Não há dúvida de que estamos inseridos em um momento de grave instabilidade política no país. Nesse cenário caótico, cabe indagar qual o papel da magistratura na preservação do Estado Democrático de Direito.

A judicialização da política é curiosamente um fenômeno político, que surge não por vontade dos juízes e nem é exclusividade do Brasil, mas que decorre do funcionamento deficitário das instituições. É preciso, porém, não confundi-la com politização do Direito.

Diante de uma carta constitucional com tantas promessas descumpridas, a Justiça, por óbvio, não poderia permanecer distante dos debates sociais. A interpretação das leis incorporou-se à vida do cidadão de tal maneira que praticamente não há mais temas fora da pauta dos tribunais. Sem a condição de reis-filósofos que podem agir como um barco a vela sem timoneiro, é ampla e desafiadora a tarefa de encontrar a solução adequada para as mais variadas e complexas angústias humanas. Na contraface, surgem para os juízes enormes responsabilidades políticas, que se traduzem, muitas vezes, na crítica oriunda de uma sociedade plural.

A política e seu discurso seguem uma lógica própria. A aplicação do Direito, contudo, deve centrar-se na racionalidade, evitando ingressar nos embates maniqueístas que constituem perigo à própria razão, tão cara à modernidade.

Como poder contramajoritário, a legitimidade das ações do Judiciário faz morada na transparência dos argumentos que dirigem as decisões judiciais, e é a partir da fundamentação que se deve fazer o escrutínio popular. Críticas, erros, acertos e correções de rumo devem ser vistos como um processo natural em um ambiente democrático.

O Judiciário brasileiro a cada dia dá mostras de seus ganhos qualitativos. A sociedade deve confiar na sua Justiça tantas vezes sem rosto, serva do Direito e “trunfo contra as maiorias”, quando a razão assim recomenda. Daí sua necessária independência, já anunciada desde Platão e Aristóteles, antes mesmo dos escritos de Montesquieu.

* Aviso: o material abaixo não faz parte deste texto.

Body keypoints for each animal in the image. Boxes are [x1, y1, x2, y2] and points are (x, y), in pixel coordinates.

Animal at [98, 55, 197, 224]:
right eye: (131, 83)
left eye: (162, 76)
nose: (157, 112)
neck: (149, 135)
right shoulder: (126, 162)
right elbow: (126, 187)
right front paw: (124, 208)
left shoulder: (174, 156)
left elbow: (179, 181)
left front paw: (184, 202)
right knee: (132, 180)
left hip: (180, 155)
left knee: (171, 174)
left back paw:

Nem juízes absolutistas nem juízes ventríloquos, como na França antiga e pós-revolução, servem aos propósitos do mundo contemporâneo. Superadas as paixões convulsivas que movem o recorte desse tempo de crises e ebulições, os juízes continuarão a prestar serviço no seu locus originário, que é o devido processo legal, e a partir dele devem ser julgados. No final, ganhará a sociedade.